August 4, 2001

vehicular misfortune

The city towed my car.

I take my eyes off it for six lousy weeks and they tow it. Unreal. I haven't called to check how much I owe in parking tickets, but since I was illegally parked for at least four street-cleaning days, I'd say I'm well overdue for a ticket-paying sweep.

The area where I left the car is now under road construction, or, more accurately, destruction. The city probably towed a lot of cars from that two-block stretch of road. When I walked by today, there was a trench in the road about three feet wide and twenty feet long. It looked about three feet deep, too, judging by the workers standing in it. This city is under perpetual construction.

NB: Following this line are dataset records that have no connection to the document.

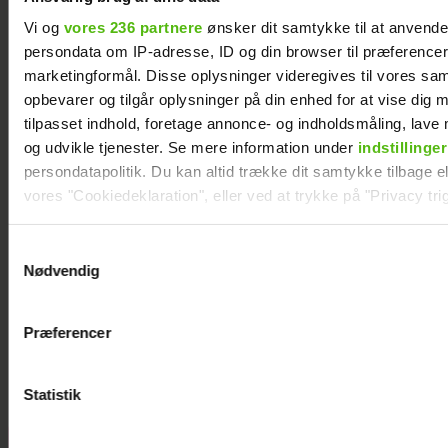
to
Vi og
vores 236 partnere
ønsker dit samtykke til at anvend
persondata om IP-adresse, ID og din browser til præferencer, 
marketingformål. Disse oplysninger videregives til vores sa
opbevarer og tilgår oplysninger på din enhed for at vise dig 
tilpasset indhold, foretage annonce- og indholdsmåling, lav
og udvikle tjenester. Se mere information under
indstillinger
persondatapolitik. Du kan altid trække dit samtykke tilbage ell
vores "Cookiedeklaration", eller ved at trykke på "Privacy trig
Dine valg anvendes på hele websitet.
Samtykkevalg
Nødvendig
Vi ønsker dit samtykke til at indsamle og bruge data for at k
relevant journalistisk indhold til dig.
Præferencer
Se billedet: Mette Sommer er gravid igen
Vi anvender egne cookies og cookies fra tredjeparter til at a
vores hjemmeside. Vi indsamler data om IP, ID og din browser 
generere statistik og huske dine præferencer samt til brug fo
Statistik
optimere vores reklametiltag på sociale medier og til at vise d
med sociale medier.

I'm not particularly aggravated because if you keep a car in Boston, sooner or later it'll get towed. I'm surprised I made it several years between towings this time. The tow lot is fairly convenient and it's open 24 hours most of the week. And they take credit cards. Grab a cab to the tow lot, swipe your card, drive out. Minimal pain.

The only hitch in this plan is the remote possibility that the car got booted before it got towed. The Denver boot is a nasty bright yellow device which clamps onto one wheel of your car and renders it immobile (except via flatbed tow truck). The boot can only be removed by one of the Transportation Department guys who put it on. The catch is that you have to show up at City Hall in person to pay the fine before they'll unboot it.

I'm hoping, fervently, that this is not the case with my car.

Generally, they only boot for the most egregious pile-up of parking fines, like $500 worth of outstanding tickets. I'm inclined to think that mine was towed for the road work and not for the fines. So I should be safe. I hope.

The plan at the moment is to split for Maine on Sunday, Boston Transportation Department willing. My cousin has a big place on a lake in western Maine, and a large group of family tends to congregate there in August. I need a few days out of the city, a few days of paddling around the lake in a kayak and eating terrific food cooked by my cousin's chefs and drifting off to sleep at night to the sounds of the loons on the lake and the waves slapping gently against the breakwater. A few days of pine-scented air and beach-sandy feet and no phones.

But it's all contingent on the car. I'm keeping my fingers crossed.